* **TASK INSTRUCTIONS**:
A) In the passage about finding the default gateway, what IP address does the asker say the default gateway is?
B) Write the next part of the passage about finding the default gateway, starting after its final sentence.

* **EXCERPTED PASSAGE**:
I'm trying to get the default gateway, using the destination 0.0.0.0

i used this command: netstat -rn | grep 0.0.0.0

and it returns this list:

Destination Gateway Genmask Flags MSS Window irtt Iface
10.9.9.17 0.0.0.0 255.255.255.255 UH 0 0 0 tun0
133.88.0.0 0.0.0.0 255.255.0.0 U 0 0 0 eth0
0.0.0.0 133.88.31.70 0.0.0.0 UG 0 0 0 eth0

My goal here is to ping the default gateway using destination 0.0.0.0; thus, that is "133.88.31.70"; but this one returns a list because of using 'grep'.

Question is: How do i get the default gateway only? I will need it for my bash script to identify if net connection is up or not.

Any answers will be much appreciated. =)

+1  A: 

This simple perl script will do it for you.

#!/usr/bin/perl

$ns = `netstat -nr`;

$ns =~ m/0.0.0.0\s+([0-9]+.[0-9]+.[0-9]+.[0-9]+)/g;

print $1

Basically, we run netstat, save it to $ns. Then find the line that starts off with 0.0.0.0. Then the parentheses in the regex saves everything inside it into $1. After that, simply print it out.

* **DATA PROVIDED**:
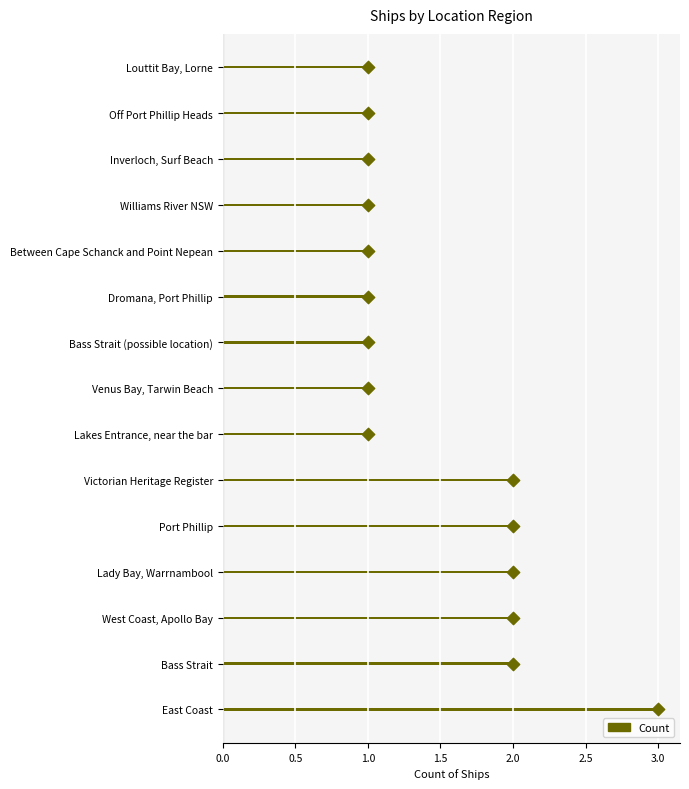

Between Between Cape Schanck and Point Nepean and Bass Strait (possible location), which is larger?

Between Cape Schanck and Point Nepean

* **RESPONSES FOR EACH TASK**:
A) 133.88.31.70

B)
If it was called null-gw.pl, just run it on the command like:

perl null-gw.pl

or if you need it inside a bash expression:

echo $(perl null-gw.pl)

Good luck.

Jeremy Powell
thank you! =) I'll try it.. Atleast I do know how to program in Perl.
Suezy
A: 

if you know that 0.0.0.0 is your expected output, and will be at the beginning of the line, you could use the following in your script:

IP=`netstat -rn | grep -e '^0\.0\.0\.0' | cut -d' ' -f2`

then reference the variable ${IP}.

maxwellb
basic point of this approach, use an extended regexp, followed by cut to get your desired field. however, you could use awk as others have posted, but I have yet to learn the language.
maxwellb
+2  A: 

You can get the default gateway using ip command like this:

IP=$(/sbin/ip route | awk '/default/ { print $3 }')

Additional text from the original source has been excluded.